Le Professeur Jean Bernabé était l'un des plus éminents universitaires de la Caraïbe. Ses travaux de linguiste font autorité à propos du créole. Il avait fondé en 1975 le GEREC, et avait été le doyen de l'Université des Antilles, où il laisse une empreinte de pédagogue hors pair.

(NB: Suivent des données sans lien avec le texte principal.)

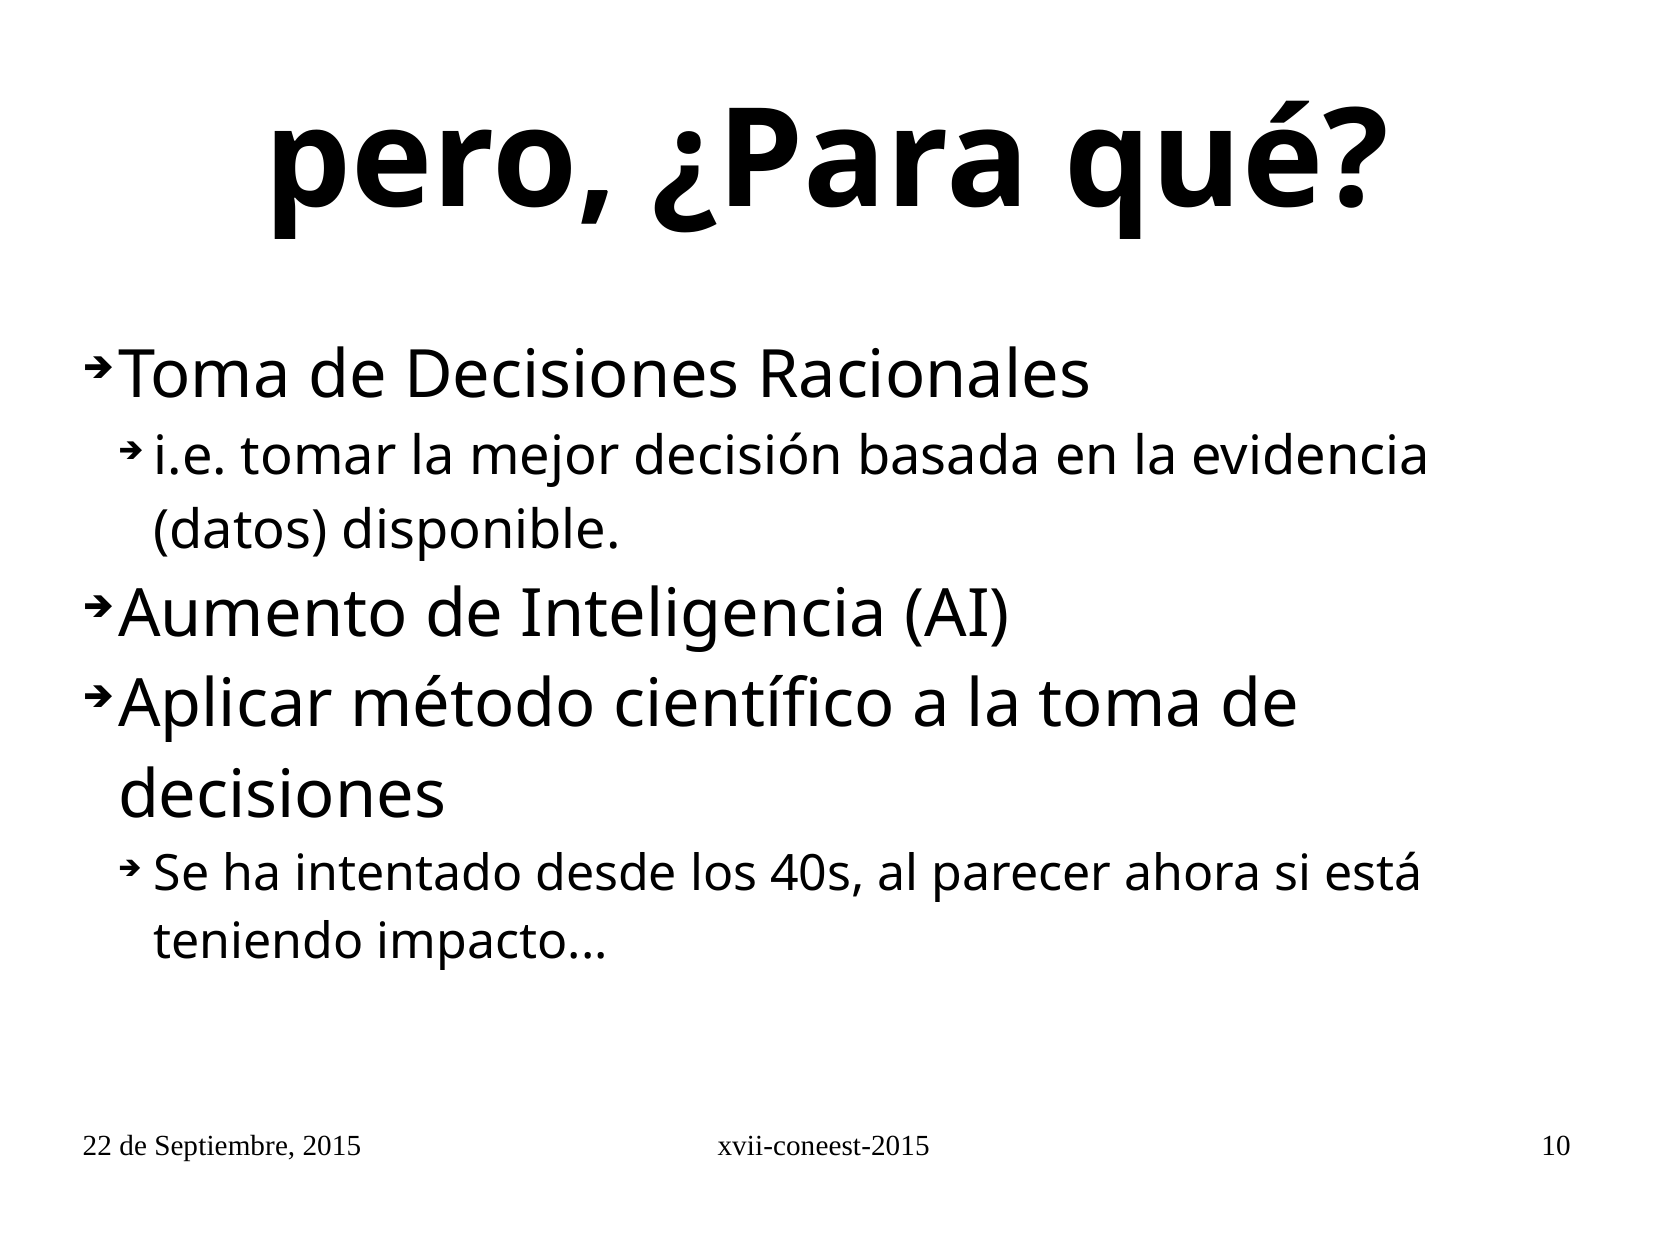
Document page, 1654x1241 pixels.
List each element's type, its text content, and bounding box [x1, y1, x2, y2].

L'Institut du Tout-Monde salue la mémoire de ce très grand intellectuel martiniquais, et vous transmet ici le poème que nous avons reçu de Patrick Chamoiseau, en hommage à son ami Jean Bernabé. 

 APRE NONM LAN

Pour Jean Bernabé

 
Jan
Man ka wè an gwan lawonn sèbi  ek an chay  betafé
Man ka  tann tout  kalté  jan tanbou ka dégajé kadans
Ek man ka tann lang-an
Ki ka ouvè, ki ka lévé
Ki ka bat  alantou’w
 
Ki  ka  djélé osi !

Ou apiyé’y
Ou gloryé’y
Ou bay limyé rasin et lépésè zetwal
Ou viré bay sa‘y ba nou  ek ou tyenbé  fos la
 
Saki vayan  jodi ka dépozé chapo
Sé a lan men yo ka poté tchè yo
Sé a lan men yo ka balé tout kalté la pousiè
Pou dépozé anba plat pié’w dé kalté bel ti mo
Dé vyé mo a vyé neg
Dé pawol kout dé pawol  long
Dé pawol a dousin
Tou sa lang lan za di, tousa i poko di  ek tousa i ké di
 
Oala
 
Jan
 
Lawonn lan byen ouvè
Vayans lan an mitan
Tanbou-a o zabwa
Pawol-la  ka chaché tousa i pasa  di
tousa i pé maré

 Apré nonm lan pani
Ek adan kalté lannuit tala sel sèbi a sé wou.

 

TRADUCTION

APRES CET HOMME
Pour Jean Bernabé
 
Jean
Je vois une ronde de serbi et une charge de lucioles
J'entends toutes sortes de tambours diffuser des cadences
Et j'entends La langue
Qui s'ouvre, qui s'élève
Qui tourbillonne autour de toi

Qui hurle aussi.
 
Tu l'as confortée
Tu l'as magnifiée
Tu lui as conféré la lumière des racines, l'épaisseur des étoiles
Tu lui as rendu ce qu'elle nous a donné, et maintenu cette force
 
Ceux qui valent aujourd'hui enlèvent leur chapeau
Ce sont leurs mains qui leur soutiennent le cœur
Ce sont leurs mains qui balaient la poussière
Pour disposer dessous tes pas de jolis petits mots
De vieux mots à vieux nègres
Des paroles longues des paroles courtes
Des paroles douces
Tout ce que la langue a déjà dit, qu'elle n'a pas encore dit, 
et tout ce qu'elle va dire


Maintenant
 
Jean
 
La ronde est bien ouverte
La vaillance au milieu
Les tambours aux abois
La parole quête encore ce qu'elle ne peut pas dire
Tout ce qu'elle peut amarrer
 
Après cet homme il n'y en a pas
Et dans cette sorte de nuit, la seule lumière c'est toi.